START Provided material

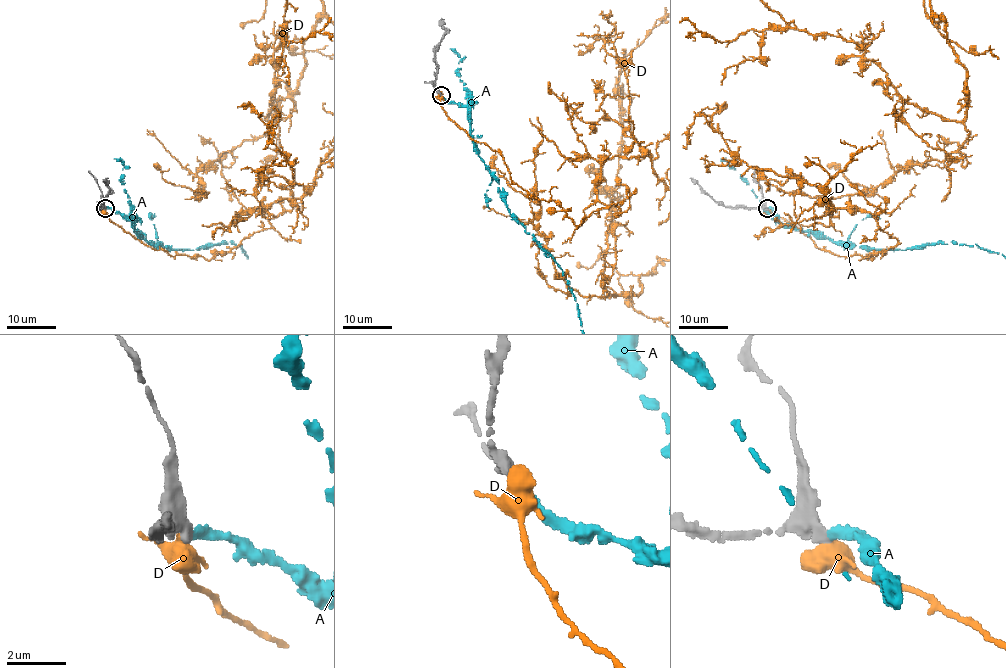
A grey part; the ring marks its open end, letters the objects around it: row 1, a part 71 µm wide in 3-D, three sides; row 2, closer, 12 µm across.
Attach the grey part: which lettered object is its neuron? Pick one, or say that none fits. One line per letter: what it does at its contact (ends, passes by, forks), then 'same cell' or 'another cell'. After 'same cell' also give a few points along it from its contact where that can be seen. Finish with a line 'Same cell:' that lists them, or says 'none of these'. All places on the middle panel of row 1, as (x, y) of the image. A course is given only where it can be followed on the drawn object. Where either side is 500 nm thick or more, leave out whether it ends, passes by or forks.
A: it ends; same cell; course (441, 95), (468, 109), (474, 150), (499, 184), (501, 200), (508, 212), (561, 268), (577, 303)
D: it passes by; another cell
Same cell: A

END Provided material

With the line containing "Attach the grey" as the first and the last line of the data as the final one, copy every line between them exactly, those two included.

Answer space:
Attach the grey part: which lettered object is its neuron? Pick one, or say that none fits. One line per letter: what it does at its contact (ends, passes by, forks), then 'same cell' or 'another cell'. After 'same cell' also give a few points along it from its contact where that can be seen. Finish with a line 'Same cell:' that lists them, or says 'none of these'. All places on the middle panel of row 1, as (x, y) of the image. A course is given only where it can be followed on the drawn object. Where either side is 500 nm thick or more, leave out whether it ends, passes by or forks.
A: it ends; same cell; course (441, 95), (468, 109), (474, 150), (499, 184), (501, 200), (508, 212), (561, 268), (577, 303)
D: it passes by; another cell
Same cell: A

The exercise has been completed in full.